> **Exercise objective**: When you reach the line that contains "kettle: present [238,181,306,243]" in the data below, copy it and every line after it exactly, adding nothing.

> **Source data**:
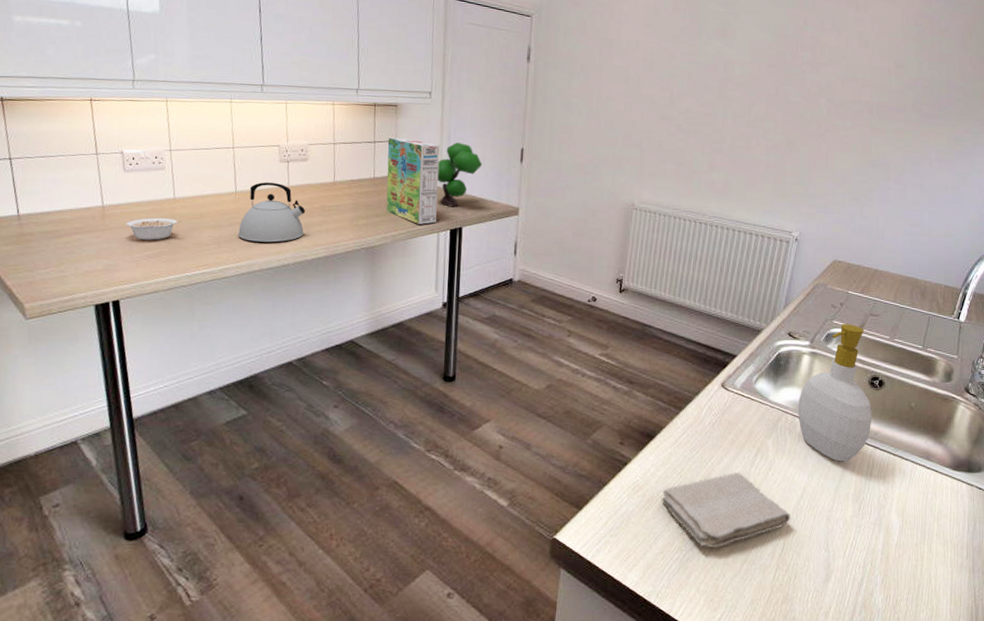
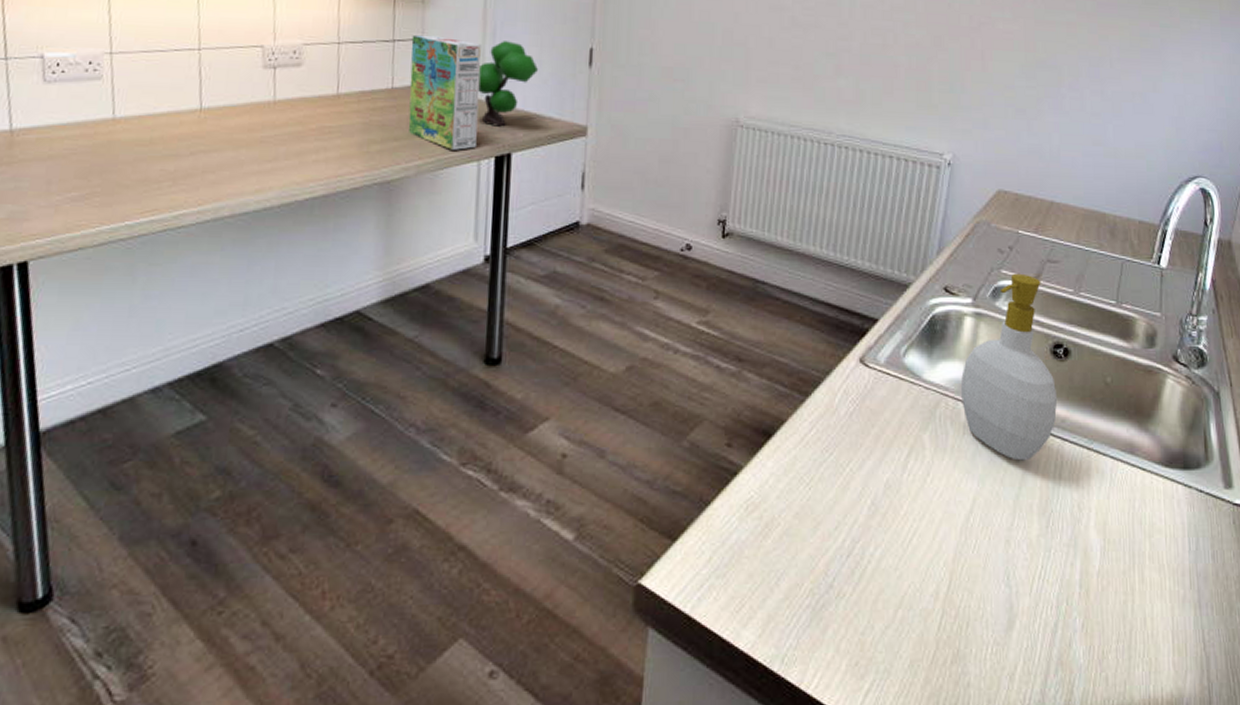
legume: present [126,217,182,240] -> none [42,145,124,176]
kettle: present [238,181,306,243] -> none [202,94,298,178]
washcloth: present [661,473,791,548] -> none [784,481,958,588]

> **Exercise solution**:
kettle: present [238,181,306,243] -> none [202,94,298,178]
washcloth: present [661,473,791,548] -> none [784,481,958,588]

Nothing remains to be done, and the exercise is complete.